Stored items:
--------------------------------------------------
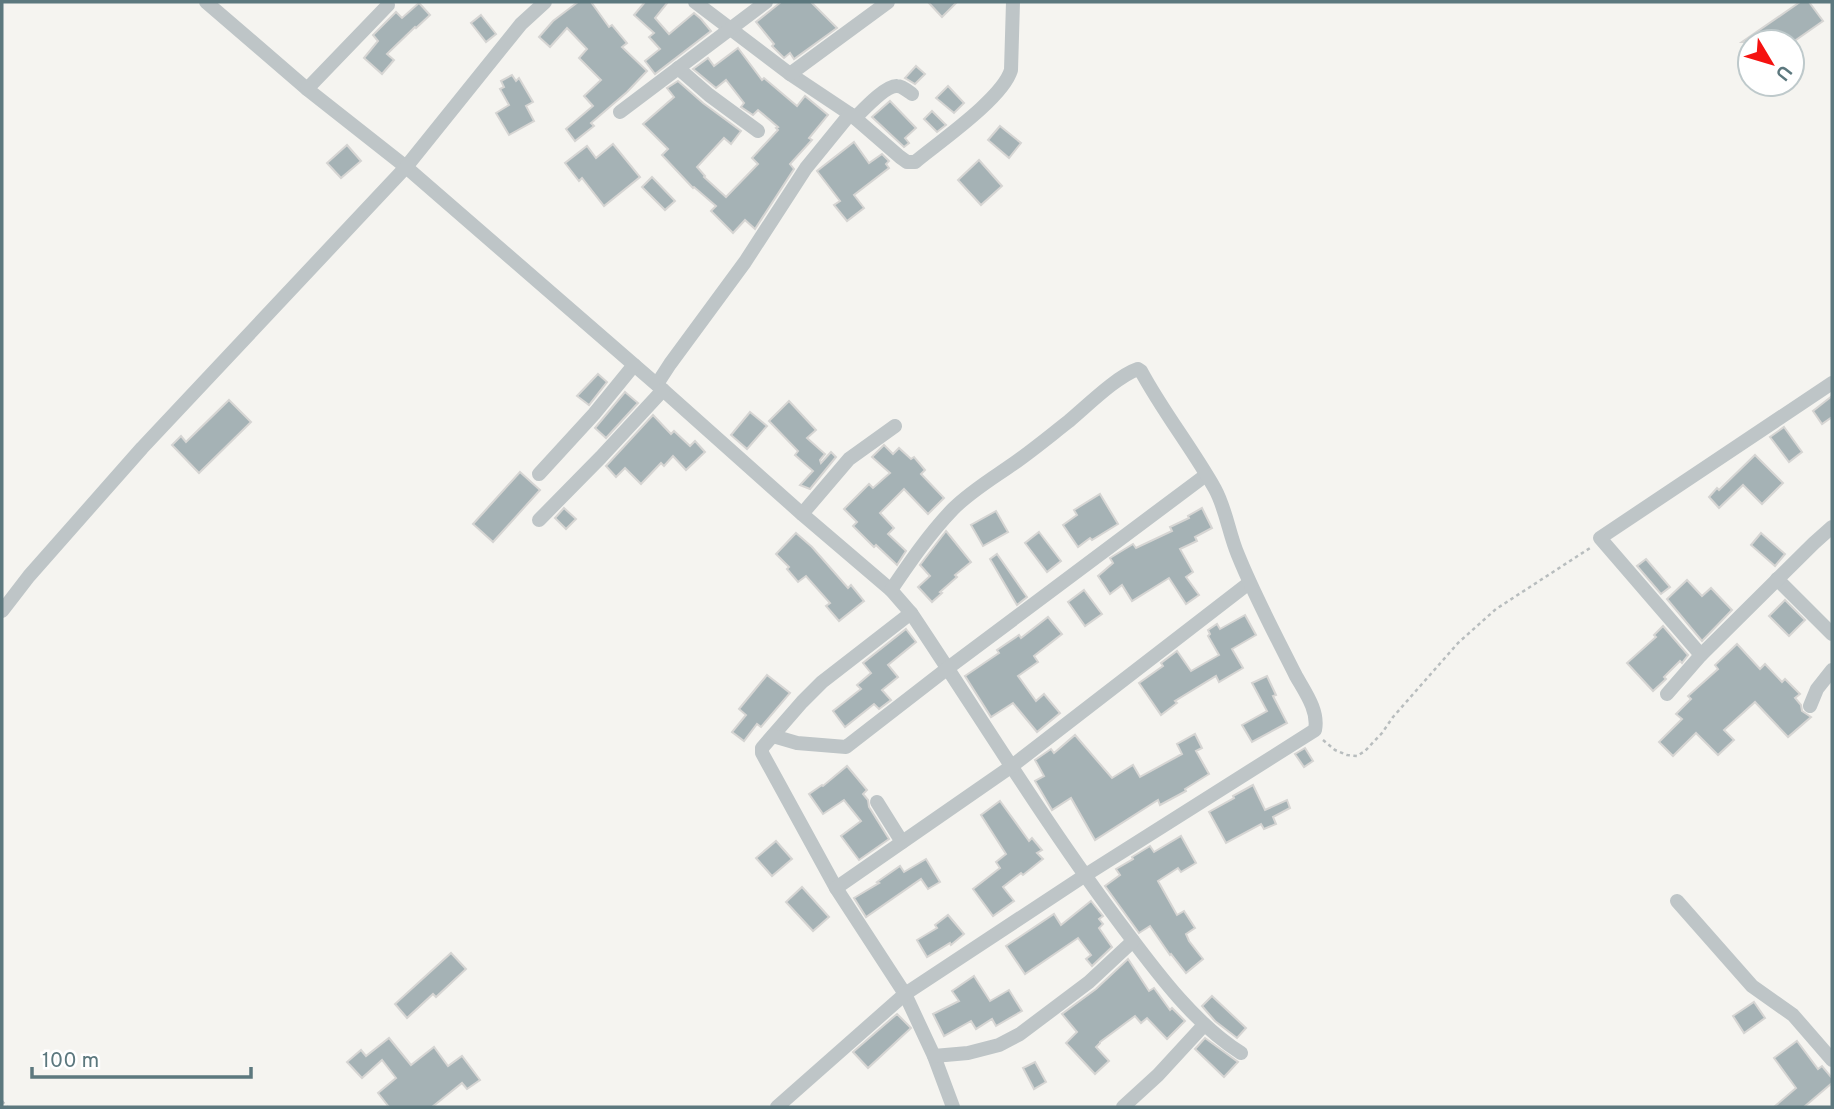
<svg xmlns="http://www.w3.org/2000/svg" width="1834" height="1109" font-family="Overpass,sans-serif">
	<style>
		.building { fill: #a5b2b5; stroke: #d6d5d3; stroke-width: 2 }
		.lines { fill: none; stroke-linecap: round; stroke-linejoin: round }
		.path { stroke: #b8bdbe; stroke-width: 2.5; stroke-dasharray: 3.5 3.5; stroke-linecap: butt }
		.minor { stroke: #bec5c7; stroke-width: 14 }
	</style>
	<rect width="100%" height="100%" fill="#f5f4f0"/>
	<g class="building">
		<polygon points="578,2 591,2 609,27 612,25 627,43 622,47 647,71 627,92 591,123 594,126 575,141 566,129 593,106 584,96 601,80 579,58 587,49 567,28 550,47 539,37 553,21"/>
		<polygon points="645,2 668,2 655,18 669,34 694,13 701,19 711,31 655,74 645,61 660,49 649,37 654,33 634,15"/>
		<polygon points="781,2 811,2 837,28 794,59 790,53 784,58 772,46 774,44 756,22"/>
		<polygon points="928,2 957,2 942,17"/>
		<polygon points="1800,2 1809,2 1823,21 1793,42 1742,42"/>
		<polygon points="419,3 430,15 416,28 415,27 387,54 394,60 382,74 364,58 378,41 373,35 396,12 402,18"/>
		<polygon points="481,15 496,34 486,42 471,23"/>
		<polygon points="738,48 762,80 764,78 797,106 805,96 828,115 809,138 812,140 790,164 794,169 755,229 745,220 733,233 711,211 716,206 694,187 693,188 662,155 668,149 643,124 674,97 667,88 678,81 703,103 741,131 731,144 724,138 697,167 705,176 704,177 726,197 758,164 752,158 778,130 776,128 778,127 758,110 753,115 741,107 744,103 726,80 716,88 693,69 708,58 714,66"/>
		<polygon points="916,66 925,74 915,84 905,78"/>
		<polygon points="512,75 516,81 519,78 533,102 526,106 534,121 509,135 496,113 509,105 500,89 504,87 501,81"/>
		<polygon points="948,86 964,103 954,113 936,98"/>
		<polygon points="890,101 916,128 905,138 909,143 904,147 872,117"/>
		<polygon points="932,111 946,125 937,132 924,119"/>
		<polygon points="1000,126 1021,143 1009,158 988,140"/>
		<polygon points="854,142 869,163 882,154 889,161 886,164 889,168 854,195 864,208 847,221 834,205 840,201 817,171"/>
		<polygon points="613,144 640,177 604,206 582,178 579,181 565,163 587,146 596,158"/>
		<polygon points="347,145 361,161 341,178 327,163"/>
		<polygon points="979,160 1002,186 981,205 958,180"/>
		<polygon points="652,177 675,201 665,210 642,187"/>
		<polygon points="598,374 607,382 589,405 577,396"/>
		<polygon points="625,392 638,403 606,438 595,428"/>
		<polygon points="1832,396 1832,417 1822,424 1813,411"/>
		<polygon points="229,400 251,422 199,473 172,445 181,436 186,442"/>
		<polygon points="789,401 816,430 807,438 825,454 820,460 821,463 831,452 836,457 810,489 800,485 813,471 795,455 798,451 769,421"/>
		<polygon points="750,412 767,426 747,449 731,435"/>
		<polygon points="653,415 671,434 674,431 690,446 695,441 705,452 686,470 673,456 664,466 661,463 641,484 625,468 616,477 606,466"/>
		<polygon points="1784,427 1802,452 1789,462 1770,437"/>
		<polygon points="884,445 893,454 899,448 911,459 914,457 925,470 921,474 944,498 928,514 904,489 880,513 894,528 888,534 906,551 897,565 876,545 874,547 853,526 857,522 844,509 869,484 873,488 890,473 872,457"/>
		<polygon points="1755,455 1783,483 1762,504 1743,485 1719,508 1709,497 1717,488 1719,490"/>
		<polygon points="520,472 540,490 493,542 473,524"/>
		<polygon points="1100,494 1118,524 1092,540 1090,538 1078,547 1063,525 1077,515 1074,510"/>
		<polygon points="564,508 576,519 566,529 555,518"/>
		<polygon points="1202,508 1212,528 1195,537 1197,541 1180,549 1193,572 1186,577 1199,595 1186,604 1169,578 1132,601 1122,585 1110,594 1098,576 1113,563 1110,558 1133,544 1136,548 1172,531 1170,527 1189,518 1188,516"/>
		<polygon points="996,511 1008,532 983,546 971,525"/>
		<polygon points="946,531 971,562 955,575 957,577 940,592 942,593 932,602 918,587 930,576 920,565"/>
		<polygon points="1039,532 1061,561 1047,572 1025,543"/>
		<polygon points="796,533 812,547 848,588 851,585 864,601 839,621 826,606 830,603 806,576 798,582 787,569 789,567 776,554"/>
		<polygon points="1761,533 1785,554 1775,566 1751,545"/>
		<polygon points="997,554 1027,597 1017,605 990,559"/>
		<polygon points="1646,559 1670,587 1661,594 1637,566"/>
		<polygon points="1687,580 1702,596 1711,588 1732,610 1702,641 1667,599"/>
		<polygon points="1084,590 1102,614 1085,626 1068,602"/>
		<polygon points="1785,600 1805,620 1789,636 1769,616"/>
		<polygon points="1245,615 1256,635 1232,649 1243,668 1219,682 1216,676 1175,701 1177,703 1161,715 1139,683 1163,666 1161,663 1177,651 1191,671 1219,655 1208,636 1210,634 1208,630 1217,624 1220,629"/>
		<polygon points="1048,617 1062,634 1034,656 1038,662 1018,676 1036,701 1044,694 1060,713 1037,732 1013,703 991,717 965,676 999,653 997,650 1019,635 1021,638"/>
		<polygon points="1663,626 1688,655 1682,663 1680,661 1664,677 1666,679 1653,691 1627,663 1656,637 1654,635"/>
		<polygon points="906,629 916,642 888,665 898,677 882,690 891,700 879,709 874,704 845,727 833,711 861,689 857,685 871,673 863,663"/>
		<polygon points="1737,644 1760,669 1765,664 1782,682 1785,679 1800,694 1795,698 1801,705 1802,711 1811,717 1788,737 1755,702 1724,730 1734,740 1718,755 1696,733 1673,756 1659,742 1682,719 1676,714 1691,699 1688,696 1718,669 1715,665"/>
		<polygon points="767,675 790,693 761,727 757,724 744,741 732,732 746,715 739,709"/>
		<polygon points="1267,676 1276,695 1273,696 1287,723 1252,742 1242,725 1267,711 1252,683"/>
		<polygon points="1195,734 1202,748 1196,751 1209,774 1185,789 1186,791 1160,805 1158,800 1095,840 1071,798 1052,810 1035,781 1044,776 1035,760 1051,749 1054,753 1075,735 1112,778 1133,765 1140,777 1182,754 1177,744"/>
		<polygon points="1305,748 1313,761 1304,767 1295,754"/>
		<polygon points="847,766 867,790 863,794 868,800 869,807 889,839 859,860 841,836 861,821 844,800 823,814 809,794 822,785 823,786"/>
		<polygon points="1253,785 1265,810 1287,800 1290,808 1273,817 1276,824 1264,829 1261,824 1226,843 1209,812 1234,798 1233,796"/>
		<polygon points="1000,801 1029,841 1032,838 1042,850 1037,853 1043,859 1023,875 1021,873 1003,887 1014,901 993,916 973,889 1000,868 996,862 1006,854 981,815"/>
		<polygon points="1181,836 1196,863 1181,872 1178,868 1158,881 1177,915 1184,911 1195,928 1186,934 1189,941 1203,959 1186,973 1171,954 1170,955 1150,926 1139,933 1105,886 1120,875 1116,869 1133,859 1132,857 1150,846 1154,852"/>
		<polygon points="776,841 792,859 772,876 756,858"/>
		<polygon points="926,859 940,882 928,889 921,879 866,917 854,898 879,883 877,882 900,866 904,872"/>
		<polygon points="802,887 829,917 813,931 786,902"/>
		<polygon points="1091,901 1103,916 1099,919 1103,924 1099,928 1112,947 1092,966 1086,959 1091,955 1078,938 1025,974 1006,946 1054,914 1061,925"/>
		<polygon points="948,915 964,934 951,945 950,943 927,957 917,940 937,928 935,925"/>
		<polygon points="451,953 466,969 436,997 433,994 407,1018 395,1004"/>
		<polygon points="1128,959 1149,991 1154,988 1170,1010 1172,1008 1185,1021 1167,1039 1147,1018 1141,1023 1135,1016 1100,1042 1100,1043 1096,1047 1109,1061 1095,1074 1066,1043 1077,1032 1062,1014 1096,989"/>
		<polygon points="974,976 990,1001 1009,990 1022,1011 996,1026 992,1019 976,1029 971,1021 944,1036 933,1014 959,1001 952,991"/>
		<polygon points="1212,996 1246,1028 1237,1038 1215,1021 1202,1006"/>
		<polygon points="1754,1002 1765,1018 1744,1033 1733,1016"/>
		<polygon points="897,1014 911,1028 868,1068 853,1052"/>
		<polygon points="389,1038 411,1065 434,1047 448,1066 462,1056 480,1080 467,1089 462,1083 432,1107 389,1107 378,1093 396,1078 382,1060 362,1078 347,1062 361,1050 366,1056"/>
		<polygon points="1205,1038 1238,1062 1224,1077 1195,1049"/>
		<polygon points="1797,1041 1818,1069 1822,1066 1832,1078 1832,1083 1804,1107 1774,1107 1796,1088 1774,1058"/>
		<polygon points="1035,1062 1046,1082 1034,1089 1023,1068"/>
	</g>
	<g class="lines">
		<g class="path">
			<polyline points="1323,740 1335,750 1347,755 1357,756 1365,751 1382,733 1393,717 1458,643 1496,609 1590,548"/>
			<polyline points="2,1101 7,1107"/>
		</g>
		<g class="minor">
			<path d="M206,2L307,89L406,167L663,390L802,514L891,590L911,613C982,719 1048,828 1125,930C1158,974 1195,1024 1241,1053"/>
			<polyline points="695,2 790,74 850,114"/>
			<polyline points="678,68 709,95 758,131"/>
			<polyline points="790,74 888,2"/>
			<polyline points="307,89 388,5"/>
			<polyline points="620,112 766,2"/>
			<path d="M855,118L900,157L907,162H915C939,142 1003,98 1011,70L1013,2"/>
			<path d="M657,384L670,364L745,262L806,168L850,114L855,118C863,110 886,85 897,86C902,86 908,91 912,94"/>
			<polyline points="539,474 594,414 634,365"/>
			<polyline points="802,514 849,459 895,426"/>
			<polyline points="539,520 601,457 663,390"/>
			<polyline points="1777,579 1832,634"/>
			<polyline points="2,611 29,576 142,448 406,167 521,24 545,2"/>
			<polyline points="911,613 822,682 802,702 762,748 762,753 836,888 905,994 934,1056 953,1107"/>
			<polyline points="1701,655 1600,538 1832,383"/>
			<polyline points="1667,694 1701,655 1814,543 1832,527"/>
			<polyline points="1810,706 1817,689 1832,670"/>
			<polyline points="773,736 797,743 846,747 948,668 1206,475"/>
			<polyline points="877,802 902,842"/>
			<polyline points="836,888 1012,766 1249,583"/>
			<polyline points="1677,901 1752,986 1793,1015 1832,1060"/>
			<polyline points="934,1056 968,1053 999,1045 1020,1034 1089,982 1133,941"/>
			<path d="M777,1107L905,994L1084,876L1315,730C1319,711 1305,692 1296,676C1276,636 1255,597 1238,555C1229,534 1226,509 1215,489C1192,448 1163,412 1141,371L1138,369C1117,376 1087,406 1069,421C1051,435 1033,450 1013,464C993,478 971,491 953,509C929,534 910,562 891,590"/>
			<polyline points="1123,1107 1158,1075 1204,1025"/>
		</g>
	</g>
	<rect width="1834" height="1109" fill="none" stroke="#5c787e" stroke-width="7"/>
	<g transform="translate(1771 63) rotate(128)"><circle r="33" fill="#ffffff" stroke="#bec9cb" stroke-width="2"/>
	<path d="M0-5L12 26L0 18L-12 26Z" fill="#f51210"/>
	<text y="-10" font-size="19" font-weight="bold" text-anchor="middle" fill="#5c787e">U</text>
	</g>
	<path d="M32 1067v10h219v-10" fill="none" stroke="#5c787e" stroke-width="3.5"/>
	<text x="42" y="1067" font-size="21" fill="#5c787e" stroke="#ffffff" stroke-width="5" paint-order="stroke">100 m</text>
</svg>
--------------------------------------------------
Exercise:
Only the number is wanted: how many lines of these entries contain the string "linecap"?

Response to the task:
2